Forest age and bedrock significantly change the capacity of soil phytolith carbon sequestration in bamboo forests

Enhancing the total amount and stability of soil organic carbon in ecosystems is of paramount importance for mitigating global climate change. Due to the protection provided by the silica shell, PhytOC (phytolith-occluded organic carbon) is extremely stable compared to other types of organic carbon. On a long-term scale, soil PhytOC accumulation is recognized as one of the significant mechanisms for carbon sequestration and enhancing terrestrial carbon sinks in terrestrial ecosystems. Bamboo forests exhibit extremely significant capabilities for phytolith carbon sequestration. The elucidation of forest age and bedrock effects on the soil PhytOC accumulation will be essential to estimate the phytolith carbon sequestration capacity of bamboo forests and for bamboo forest construction and management aimed at enhancing carbon sequestration. This study demonstrates that forest age and bedrock significantly change the capacity of soil phytolith carbon sequestration in bamboo forests. And soil available Si is the key influencing factor on the soil PhytOC accumulation. The researchers’ finding is appeared at December, 2024 in Soil Ecology Letters.

Professor Sheng said, “The flux of phytolith carbon sink in bamboo forests is 3-80 times greater than that of other forests. The phytoliths in bamboo forests can store 2.05 ± 0.17 Tg of CO₂ annually around the world. Soil PhytOC comes from aboveground plants. The exceptional PhytOC sequestration ability of bamboo plants results in a substantial accumulation of PhytOC in the soil of bamboo forests. Phytolith and PhytOC are generated within the plant body. Following plant senescence, they enter the soil through litter and root decomposition, and are stored in the soil for an extended period. It is evident that the accumulation of soil PhytOC is significantly correlated with the PhytOC sequestration capacity of aboveground vegetation. The physiological metabolism of vegetation varies significantly among different forest ages, which significantly affects its PhytOC sequestration. Consequently, it can be hypothesized that forest age has a significant impact on the accumulation of PhytOC in soil, with a notable increase in soil PhytOC accumulation as forest age increases in bamboo forests.”

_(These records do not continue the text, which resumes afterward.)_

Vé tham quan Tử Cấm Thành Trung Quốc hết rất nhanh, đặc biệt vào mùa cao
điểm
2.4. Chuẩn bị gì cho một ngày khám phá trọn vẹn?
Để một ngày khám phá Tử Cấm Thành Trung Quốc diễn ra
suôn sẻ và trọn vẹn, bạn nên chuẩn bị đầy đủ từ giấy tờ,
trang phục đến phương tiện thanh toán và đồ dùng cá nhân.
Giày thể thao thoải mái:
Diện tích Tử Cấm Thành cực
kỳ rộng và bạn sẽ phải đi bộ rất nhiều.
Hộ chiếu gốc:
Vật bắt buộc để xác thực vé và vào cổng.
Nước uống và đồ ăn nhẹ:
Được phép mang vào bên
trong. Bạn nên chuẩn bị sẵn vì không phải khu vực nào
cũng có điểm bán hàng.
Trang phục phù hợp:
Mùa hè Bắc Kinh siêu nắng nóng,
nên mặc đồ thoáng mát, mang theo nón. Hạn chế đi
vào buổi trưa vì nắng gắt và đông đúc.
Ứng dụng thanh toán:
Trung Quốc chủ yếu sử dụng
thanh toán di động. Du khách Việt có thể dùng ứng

“The Si element in phytolith and PhytOC comes from the soil. Soil with high Si content significantly enhances the generation of PhytOC in aboveground vegetation, thereby improving the accumulation of PhytOC in soil. Calcium ions and alkaline environments can weaken the dissolution of PhytOC in soil and alkaline and Ca²⁺-rich soils are beneficial for the preservation of PhytOC. Karst soils exhibit significant characteristics of Ca²⁺-rich, high Si content, and weak alkalinity due to the karstification of their bedrocks. Therefore, the second hypothesis is proposed that karst bedrock has a significant promoting effect on the soil accumulation of PhytOC in bamboo forests, and the soil PhytOC accumulation in karst bamboo forests is significantly higher than that in non-karst bamboo forests.”

“To verify the above two hypotheses, two typical large-diameter bamboo forests (P. edulis forest and B. emeiensis forest) in the bedrocks of karst and non-karst (shale) of southwest China were studied. The accumulation characteristics, laws, and environmental impact factors of soil PhytOC in these bamboo forests were analyzed.” 

In this study, the accumulation characteristics, laws, and environmental impact factors of soil PhytOC accumulation in these bamboo forests were elucidated successfully. Results showed that the stand age significantly influenced the accumulation of soil PhytOC in both P. edulis forests and B. emeiensis forests. Among the three forest ages, regardless of whether they are P. edulis forests or B. emeiensis forests, both the soil PhytOC content and storage are highest in mature forests. The type of bedrock also significantly impacts the accumulation of soil PhytOC in both P. edulis forests and B. emeiensis forests. The soil PhytOC content of the two types of bamboo forests in the karst area is notably higher compared to that in the non-karst area. The content of soil available Si is significantly positively correlated with soil phytolith content, PhytOC content, the ratio of PhytOC to TSOC (total soil organic carbon), and PhytOC storage, making it one of the crucial factors influencing the accumulation of soil PhytOC in the bamboo forests. 

“The potential for soil PhytOC accumulation in bamboo forests of southwest China is substantial, particularly in karst bamboo forests, which can play a significant role in achieving carbon neutrality. The results hold great significance in further elucidating the driving mechanism of PhytOC sequestration and accumulation in bamboo forests and accurately estimating their phytolith carbon sink potential.”